Christopher Caldwell

Bob Dylan and the illusion of modern times

To grasp the real shape of recent history, you have to stop using yourself as a measure

issue 03 January 2015

I was talking the other day to a young woman who knows a lot about the history of rock. We shared an enthusiasm for Bob Dylan’s later work — especially Blood on the Tracks (1975). As we talked, it occurred to me that Dylan recorded this ‘late’ effort 40 years ago, only 13 years into his career. So why do we treat it as belonging more to our time than, say, his folk ballads from the early 1960s? Some baby-boomer journalist must have decided around 1970 that something Dylan did in 1965 or 1966 — maybe his switch to electric instruments or his motorcycle accident — marked a critical break in history.
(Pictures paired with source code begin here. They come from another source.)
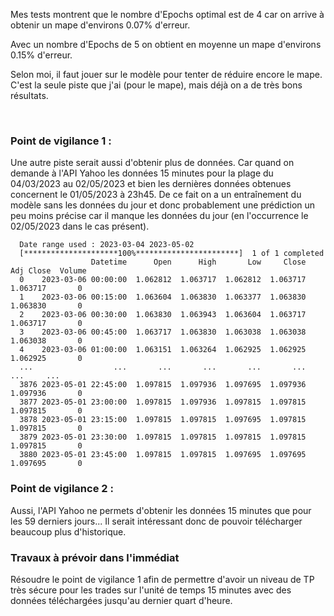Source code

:Mes tests montrent que le nombre d'Epochs optimal est de 4 car on arrive à obtenir un mape d'environs 0.07% d'erreur.

Avec un nombre d'Epochs de 5 on obtient en moyenne un mape d'environs 0.15% d'erreur.

Selon moi, il faut jouer sur le modèle pour tenter de réduire encore le mape. C'est la seule piste que j'ai (pour le mape), mais déjà on a de très bons résultats.

<br/>

### Point de vigilance 1 :

Une autre piste serait aussi d'obtenir plus de données. Car quand on demande à l'API Yahoo les données 15 minutes pour la plage du 04/03/2023 au 02/05/2023 et bien les dernières données obtenues concernent le 01/05/2023 à 23h45. De ce fait on a un entraînement du modèle sans les données du jour et donc probablement une prédiction un peu moins précise car il manque les données du jour (en l'occurrence le 02/05/2023 dans le cas présent).

      Date range used : 2023-03-04 2023-05-02
      [*********************100%***********************]  1 of 1 completed
                      Datetime      Open      High       Low     Close  Adj Close  Volume
      0    2023-03-06 00:00:00  1.062812  1.063717  1.062812  1.063717   1.063717       0
      1    2023-03-06 00:15:00  1.063604  1.063830  1.063377  1.063830   1.063830       0
      2    2023-03-06 00:30:00  1.063830  1.063943  1.063604  1.063717   1.063717       0
      3    2023-03-06 00:45:00  1.063717  1.063830  1.063038  1.063038   1.063038       0
      4    2023-03-06 01:00:00  1.063151  1.063264  1.062925  1.062925   1.062925       0
      ...                  ...       ...       ...       ...       ...        ...     ...
      3876 2023-05-01 22:45:00  1.097815  1.097936  1.097695  1.097936   1.097936       0
      3877 2023-05-01 23:00:00  1.097815  1.097936  1.097815  1.097815   1.097815       0
      3878 2023-05-01 23:15:00  1.097815  1.097815  1.097695  1.097815   1.097815       0
      3879 2023-05-01 23:30:00  1.097815  1.097815  1.097815  1.097815   1.097815       0
      3880 2023-05-01 23:45:00  1.097815  1.097815  1.097695  1.097695   1.097695       0

### Point de vigilance 2 :

Aussi, l'API Yahoo ne permets d'obtenir les données 15 minutes que pour les 59 derniers jours... Il serait intéressant donc de pouvoir télécharger beaucoup plus d'historique.

### Travaux à prévoir dans l'immédiat

Résoudre le point de vigilance 1 afin de permettre d'avoir un niveau de TP très sécure pour les trades sur l'unité de temps 15 minutes avec des données téléchargées jusqu'au dernier quart d'heure.
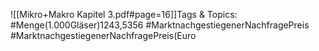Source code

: 
![[Mikro+Makro Kapitel 3.pdf#page=16]]Tags & Topics:
   #Menge(1.000Gläser)1243,5356
   #MarktnachgestiegenerNachfragePreis
   #MarktnachgestiegenerNachfragePreis(Euro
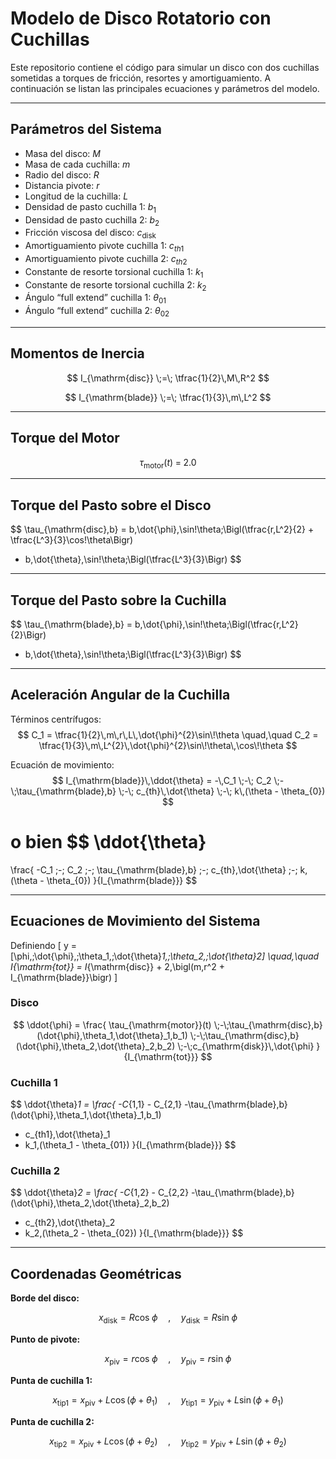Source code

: # Modelo de Disco Rotatorio con Cuchillas

Este repositorio contiene el código para simular un disco con dos cuchillas sometidas a torques de fricción, resortes y amortiguamiento. A continuación se listan las principales ecuaciones y parámetros del modelo.

---

## Parámetros del Sistema

- Masa del disco: $M$
- Masa de cada cuchilla: $m$
- Radio del disco: $R$
- Distancia pivote: $r$
- Longitud de la cuchilla: $L$
- Densidad de pasto cuchilla 1: $b_1$
- Densidad de pasto cuchilla 2: $b_2$
- Fricción viscosa del disco: $c_{\mathrm{disk}}$
- Amortiguamiento pivote cuchilla 1: $c_{th1}$
- Amortiguamiento pivote cuchilla 2: $c_{th2}$
- Constante de resorte torsional cuchilla 1: $k_1$
- Constante de resorte torsional cuchilla 2: $k_2$
- Ángulo “full extend” cuchilla 1: $\theta_{01}$
- Ángulo “full extend” cuchilla 2: $\theta_{02}$

---

## Momentos de Inercia

$$
I_{\mathrm{disc}} \;=\; \tfrac{1}{2}\,M\,R^2
$$

$$
I_{\mathrm{blade}} \;=\; \tfrac{1}{3}\,m\,L^2
$$

---

## Torque del Motor

$$
\tau_{\mathrm{motor}}(t)\;=\;2.0
$$

---

## Torque del Pasto sobre el Disco

$$
\tau_{\mathrm{disc},b}
= b\,\dot{\phi}\,\sin\!\theta\;\Bigl(\tfrac{r\,L^2}{2} + \tfrac{L^3}{3}\cos\!\theta\Bigr)
+ b\,\dot{\theta}\,\sin\!\theta\;\Bigl(\tfrac{L^3}{3}\Bigr)
$$

---

## Torque del Pasto sobre la Cuchilla

$$
\tau_{\mathrm{blade},b}
= b\,\dot{\phi}\,\sin\!\theta\;\Bigl(\tfrac{r\,L^2}{2}\Bigr)
+ b\,\dot{\theta}\,\sin\!\theta\;\Bigl(\tfrac{L^3}{3}\Bigr)
$$

---

## Aceleración Angular de la Cuchilla

Términos centrífugos:
$$
C_1 = \tfrac{1}{2}\,m\,r\,L\,\dot{\phi}^{2}\sin\!\theta
\quad,\quad
C_2 = \tfrac{1}{3}\,m\,L^{2}\,\dot{\phi}^{2}\sin\!\theta\,\cos\!\theta
$$

Ecuación de movimiento:
$$
I_{\mathrm{blade}}\,\ddot{\theta}
= -\,C_1 \;-\; C_2 \;-\;\tau_{\mathrm{blade},b}
\;-\; c_{th}\,\dot{\theta}
\;-\; k\,(\theta - \theta_{0})
$$

o bien
$$
\ddot{\theta}
= 
\frac{ 
  -C_1 \;-\; C_2 \;-\; \tau_{\mathrm{blade},b}
  \;-\; c_{th}\,\dot{\theta}
  \;-\; k\,(\theta - \theta_{0})
}{I_{\mathrm{blade}}}
$$

---

## Ecuaciones de Movimiento del Sistema

Definiendo
\[
y = [\phi,\;\dot{\phi},\;\theta_1,\;\dot{\theta}_1,\;\theta_2,\;\dot{\theta}_2]
\quad,\quad
I_{\mathrm{tot}} = I_{\mathrm{disc}} + 2\,\bigl(m\,r^2 + I_{\mathrm{blade}}\bigr)
\]

### Disco

$$
\ddot{\phi}
= \frac{
  \tau_{\mathrm{motor}}(t)
  \;-\;\tau_{\mathrm{disc},b}(\dot{\phi},\theta_1,\dot{\theta}_1,b_1)
  \;-\;\tau_{\mathrm{disc},b}(\dot{\phi},\theta_2,\dot{\theta}_2,b_2)
  \;-\;c_{\mathrm{disk}}\,\dot{\phi}
}{I_{\mathrm{tot}}}
$$

### Cuchilla 1

$$
\ddot{\theta}_1
= \frac{
  -C_{1,1} - C_{2,1}
  -\tau_{\mathrm{blade},b}(\dot{\phi},\theta_1,\dot{\theta}_1,b_1)
  - c_{th1}\,\dot{\theta}_1
  - k_1\,(\theta_1 - \theta_{01})
}{I_{\mathrm{blade}}}
$$

### Cuchilla 2

$$
\ddot{\theta}_2
= \frac{
  -C_{1,2} - C_{2,2}
  -\tau_{\mathrm{blade},b}(\dot{\phi},\theta_2,\dot{\theta}_2,b_2)
  - c_{th2}\,\dot{\theta}_2
  - k_2\,(\theta_2 - \theta_{02})
}{I_{\mathrm{blade}}}
$$

---

## Coordenadas Geométricas

**Borde del disco:**

$$
x_{\mathrm{disk}} = R \cos\!\phi
\quad,\quad
y_{\mathrm{disk}} = R \sin\!\phi
$$

**Punto de pivote:**

$$
x_{\mathrm{piv}} = r \cos\!\phi
\quad,\quad
y_{\mathrm{piv}} = r \sin\!\phi
$$

**Punta de cuchilla 1:**

$$
x_{\mathrm{tip}1} = x_{\mathrm{piv}} + L \cos(\phi + \theta_1)
\quad,\quad
y_{\mathrm{tip}1} = y_{\mathrm{piv}} + L \sin(\phi + \theta_1)
$$

**Punta de cuchilla 2:**

$$
x_{\mathrm{tip}2} = x_{\mathrm{piv}} + L \cos(\phi + \theta_2)
\quad,\quad
y_{\mathrm{tip}2} = y_{\mathrm{piv}} + L \sin(\phi + \theta_2)
$$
We stupidly accept this view of things: Dylan is now in his sixth decade as a symbol of American youth. But time does keep moving on. Blood on the Tracks is now closer to the reign of George V (1910–1936) than to our day. For that matter, Dylan’s eponymous first album (1962) is closer to the reign of Edward VII (1901–10) than to us.
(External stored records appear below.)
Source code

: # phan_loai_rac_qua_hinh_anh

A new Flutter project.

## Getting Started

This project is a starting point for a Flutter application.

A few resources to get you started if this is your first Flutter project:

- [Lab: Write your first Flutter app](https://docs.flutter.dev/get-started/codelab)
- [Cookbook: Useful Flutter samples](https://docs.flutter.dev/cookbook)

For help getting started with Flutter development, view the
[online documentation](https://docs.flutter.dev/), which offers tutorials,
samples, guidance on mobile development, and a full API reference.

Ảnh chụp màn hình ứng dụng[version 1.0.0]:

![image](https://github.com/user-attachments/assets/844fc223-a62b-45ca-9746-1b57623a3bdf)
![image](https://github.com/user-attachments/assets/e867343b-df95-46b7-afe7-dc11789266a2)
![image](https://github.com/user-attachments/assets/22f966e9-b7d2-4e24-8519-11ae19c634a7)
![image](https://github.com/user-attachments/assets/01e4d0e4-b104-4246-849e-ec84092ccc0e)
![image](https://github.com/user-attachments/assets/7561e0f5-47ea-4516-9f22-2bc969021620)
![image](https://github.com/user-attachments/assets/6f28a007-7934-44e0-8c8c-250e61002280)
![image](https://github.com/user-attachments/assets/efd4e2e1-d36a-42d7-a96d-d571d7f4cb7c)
We live life forward, as Kierkegaard said, but understand it backward. The problem is, we have lost the habit of looking backward. We assume anything that happened to us is somehow part of the ‘present day’. If you were born in 1971 and are due to turn 44 this year, then you will consider 1971 part of the era that contains this new year of 2015. You were there then and you’re here now — a member in good standing of the era of Uber, Twitter and Tumblr. Therefore, 1971 is surely hip, new and interesting to talk about.

Yet the very process that makes you consider 1971 a recent birth year reveals you to be an old geezer.